***** Information supplied

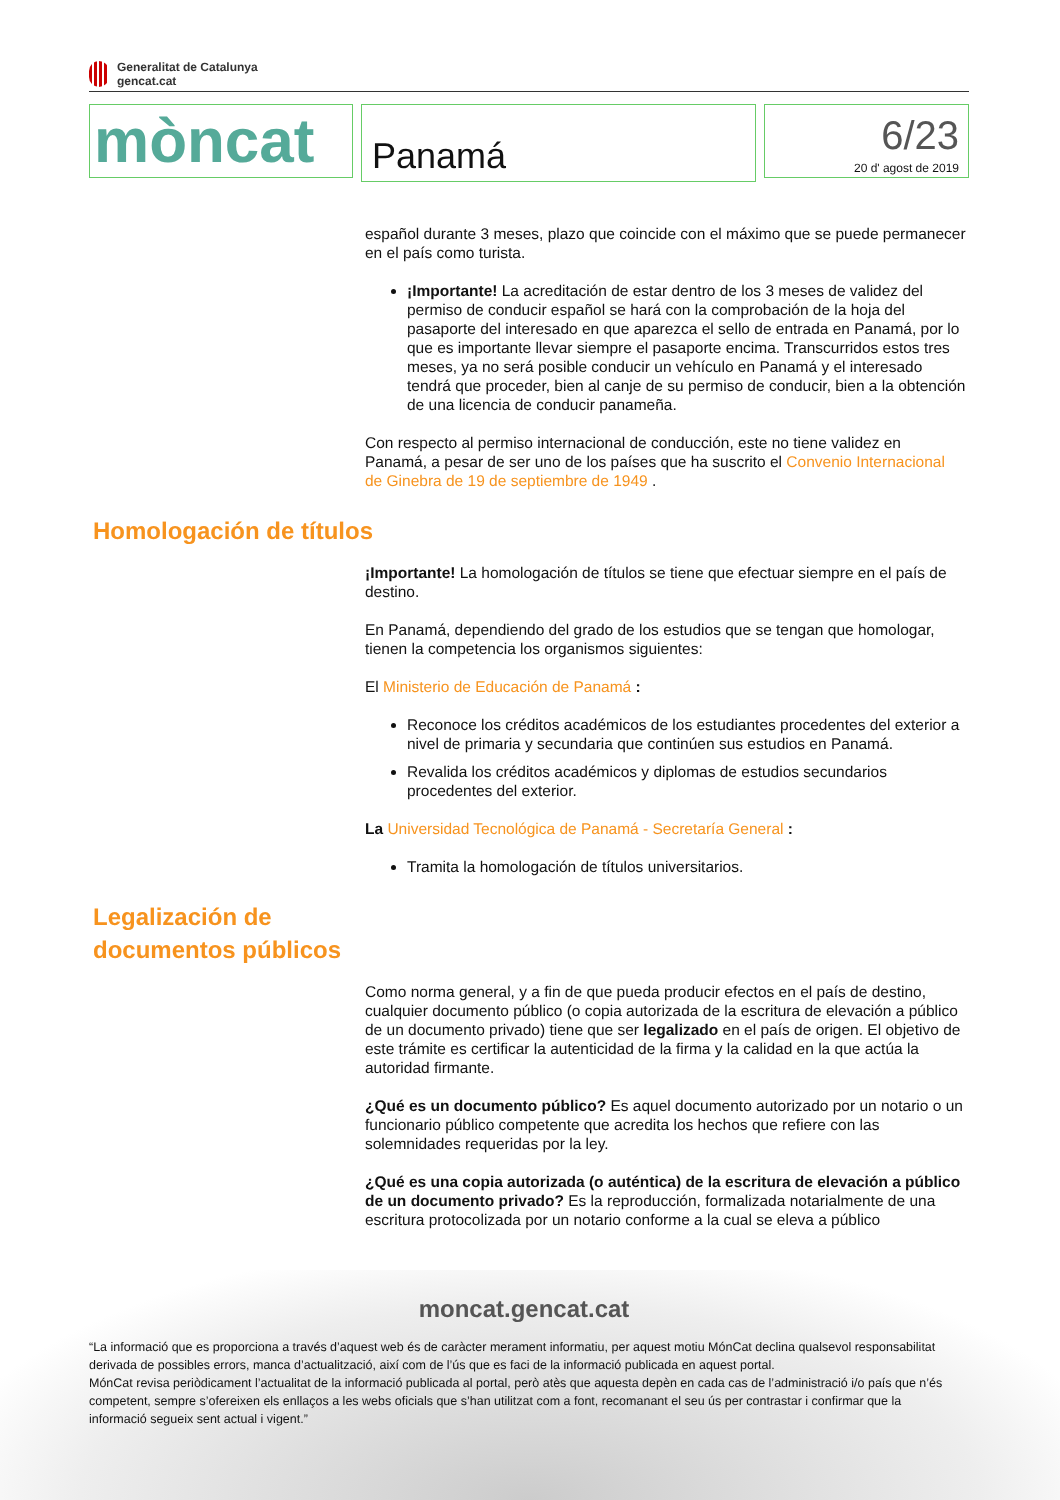Generalitat de Catalunya
gencat.cat
mòncat
Panamá
6/23
20 d' agost de 2019
español durante 3 meses, plazo que coincide con el máximo que se puede permanecer en el país como turista.
¡Importante! La acreditación de estar dentro de los 3 meses de validez del permiso de conducir español se hará con la comprobación de la hoja del pasaporte del interesado en que aparezca el sello de entrada en Panamá, por lo que es importante llevar siempre el pasaporte encima. Transcurridos estos tres meses, ya no será posible conducir un vehículo en Panamá y el interesado tendrá que proceder, bien al canje de su permiso de conducir, bien a la obtención de una licencia de conducir panameña.
Con respecto al permiso internacional de conducción, este no tiene validez en Panamá, a pesar de ser uno de los países que ha suscrito el Convenio Internacional de Ginebra de 19 de septiembre de 1949 .
Homologación de títulos
¡Importante! La homologación de títulos se tiene que efectuar siempre en el país de destino.
En Panamá, dependiendo del grado de los estudios que se tengan que homologar, tienen la competencia los organismos siguientes:
El Ministerio de Educación de Panamá :
Reconoce los créditos académicos de los estudiantes procedentes del exterior a nivel de primaria y secundaria que continúen sus estudios en Panamá.
Revalida los créditos académicos y diplomas de estudios secundarios procedentes del exterior.
La Universidad Tecnológica de Panamá - Secretaría General :
Tramita la homologación de títulos universitarios.
Legalización de documentos públicos
Como norma general, y a fin de que pueda producir efectos en el país de destino, cualquier documento público (o copia autorizada de la escritura de elevación a público de un documento privado) tiene que ser legalizado en el país de origen. El objetivo de este trámite es certificar la autenticidad de la firma y la calidad en la que actúa la autoridad firmante.
¿Qué es un documento público? Es aquel documento autorizado por un notario o un funcionario público competente que acredita los hechos que refiere con las solemnidades requeridas por la ley.
¿Qué es una copia autorizada (o auténtica) de la escritura de elevación a público de un documento privado? Es la reproducción, formalizada notarialmente de una escritura protocolizada por un notario conforme a la cual se eleva a público
moncat.gencat.cat
“La informació que es proporciona a través d’aquest web és de caràcter merament informatiu, per aquest motiu MónCat declina qualsevol responsabilitat derivada de possibles errors, manca d’actualització, així com de l’ús que es faci de la informació publicada en aquest portal.
MónCat revisa periòdicament l’actualitat de la informació publicada al portal, però atès que aquesta depèn en cada cas de l’administració i/o país que n’és competent, sempre s’ofereixen els enllaços a les webs oficials que s’han utilitzat com a font, recomanant el seu ús per contrastar i confirmar que la informació segueix sent actual i vigent.”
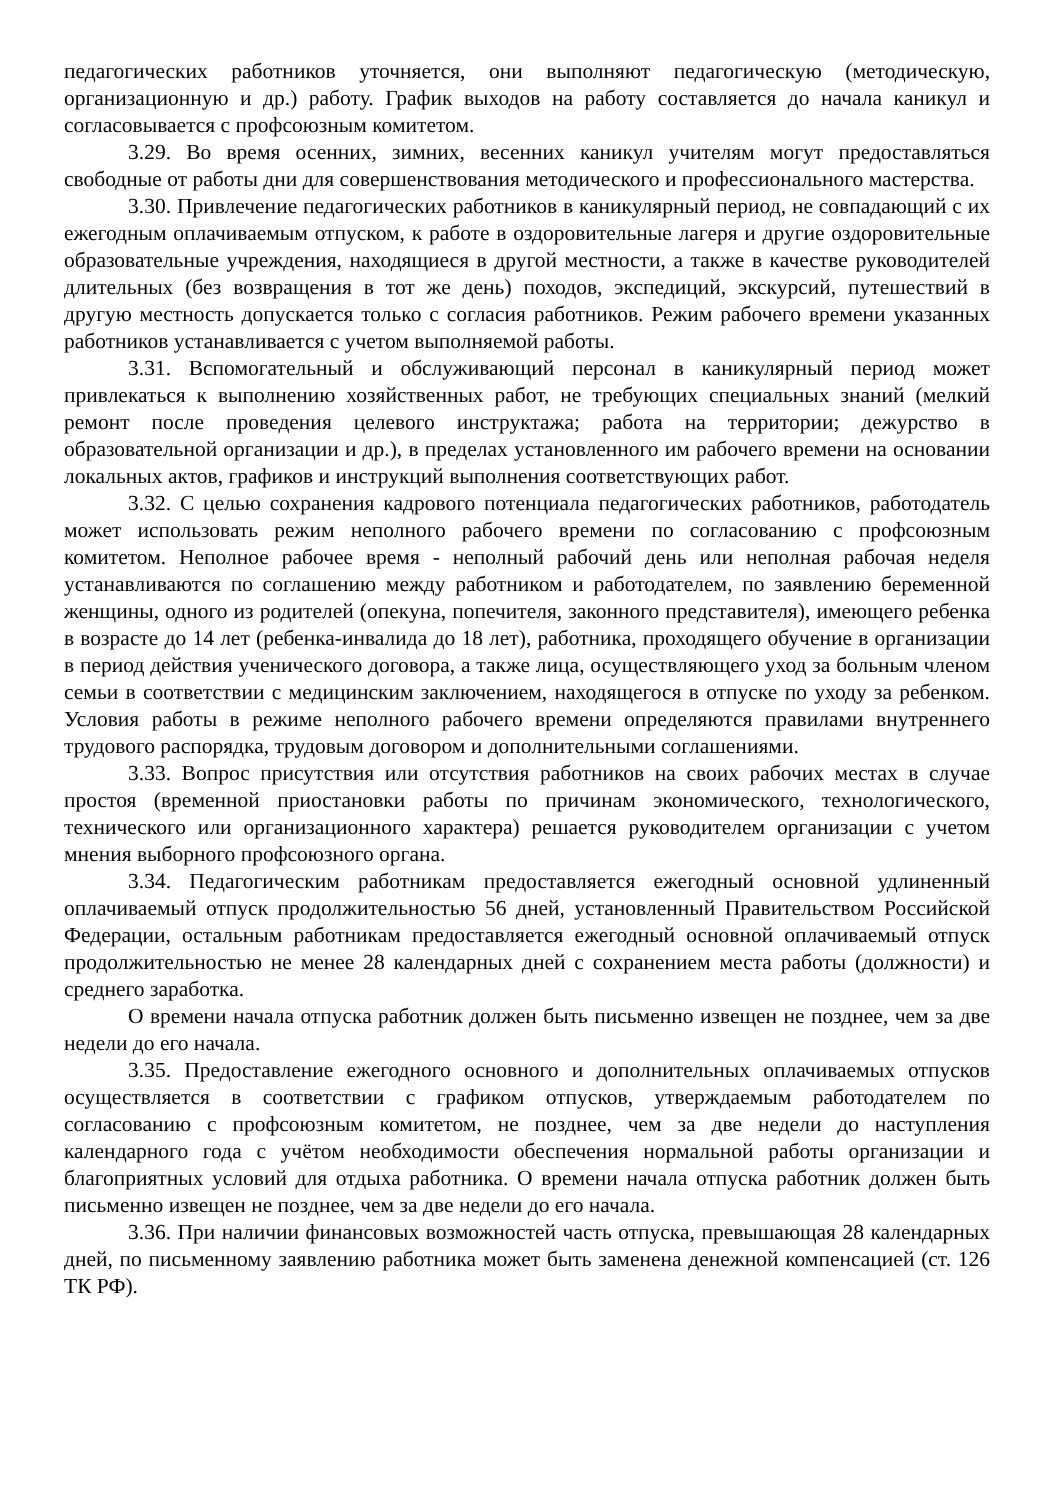педагогических работников уточняется, они выполняют педагогическую (методическую, организационную и др.) работу. График выходов на работу составляется до начала каникул и согласовывается с профсоюзным комитетом.
3.29. Во время осенних, зимних, весенних каникул учителям могут предоставляться свободные от работы дни для совершенствования методического и профессионального мастерства.
3.30. Привлечение педагогических работников в каникулярный период, не совпадающий с их ежегодным оплачиваемым отпуском, к работе в оздоровительные лагеря и другие оздоровительные образовательные учреждения, находящиеся в другой местности, а также в качестве руководителей длительных (без возвращения в тот же день) походов, экспедиций, экскурсий, путешествий в другую местность допускается только с согласия работников. Режим рабочего времени указанных работников устанавливается с учетом выполняемой работы.
3.31. Вспомогательный и обслуживающий персонал в каникулярный период может привлекаться к выполнению хозяйственных работ, не требующих специальных знаний (мелкий ремонт после проведения целевого инструктажа; работа на территории; дежурство в образовательной организации и др.), в пределах установленного им рабочего времени на основании локальных актов, графиков и инструкций выполнения соответствующих работ.
3.32. С целью сохранения кадрового потенциала педагогических работников, работодатель может использовать режим неполного рабочего времени по согласованию с профсоюзным комитетом. Неполное рабочее время - неполный рабочий день или неполная рабочая неделя устанавливаются по соглашению между работником и работодателем, по заявлению беременной женщины, одного из родителей (опекуна, попечителя, законного представителя), имеющего ребенка в возрасте до 14 лет (ребенка-инвалида до 18 лет), работника, проходящего обучение в организации в период действия ученического договора, а также лица, осуществляющего уход за больным членом семьи в соответствии с медицинским заключением, находящегося в отпуске по уходу за ребенком. Условия работы в режиме неполного рабочего времени определяются правилами внутреннего трудового распорядка, трудовым договором и дополнительными соглашениями.
3.33. Вопрос присутствия или отсутствия работников на своих рабочих местах в случае простоя (временной приостановки работы по причинам экономического, технологического, технического или организационного характера) решается руководителем организации с учетом мнения выборного профсоюзного органа.
3.34. Педагогическим работникам предоставляется ежегодный основной удлиненный оплачиваемый отпуск продолжительностью 56 дней, установленный Правительством Российской Федерации, остальным работникам предоставляется ежегодный основной оплачиваемый отпуск продолжительностью не менее 28 календарных дней с сохранением места работы (должности) и среднего заработка.
О времени начала отпуска работник должен быть письменно извещен не позднее, чем за две недели до его начала.
3.35. Предоставление ежегодного основного и дополнительных оплачиваемых отпусков осуществляется в соответствии с графиком отпусков, утверждаемым работодателем по согласованию с профсоюзным комитетом, не позднее, чем за две недели до наступления календарного года с учётом необходимости обеспечения нормальной работы организации и благоприятных условий для отдыха работника. О времени начала отпуска работник должен быть письменно извещен не позднее, чем за две недели до его начала.
3.36. При наличии финансовых возможностей часть отпуска, превышающая 28 календарных дней, по письменному заявлению работника может быть заменена денежной компенсацией (ст. 126 ТК РФ).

**********

§ Task to complete
The reply should hold only the lines from the first line of the records above through the line containing "de conducir panameña.", copied exactly and without pictures.

§ Response below
Generalitat de Catalunya
gencat.cat
mòncat
Panamá
6/23
20 d' agost de 2019
español durante 3 meses, plazo que coincide con el máximo que se puede permanecer en el país como turista.
¡Importante! La acreditación de estar dentro de los 3 meses de validez del permiso de conducir español se hará con la comprobación de la hoja del pasaporte del interesado en que aparezca el sello de entrada en Panamá, por lo que es importante llevar siempre el pasaporte encima. Transcurridos estos tres meses, ya no será posible conducir un vehículo en Panamá y el interesado tendrá que proceder, bien al canje de su permiso de conducir, bien a la obtención de una licencia de conducir panameña.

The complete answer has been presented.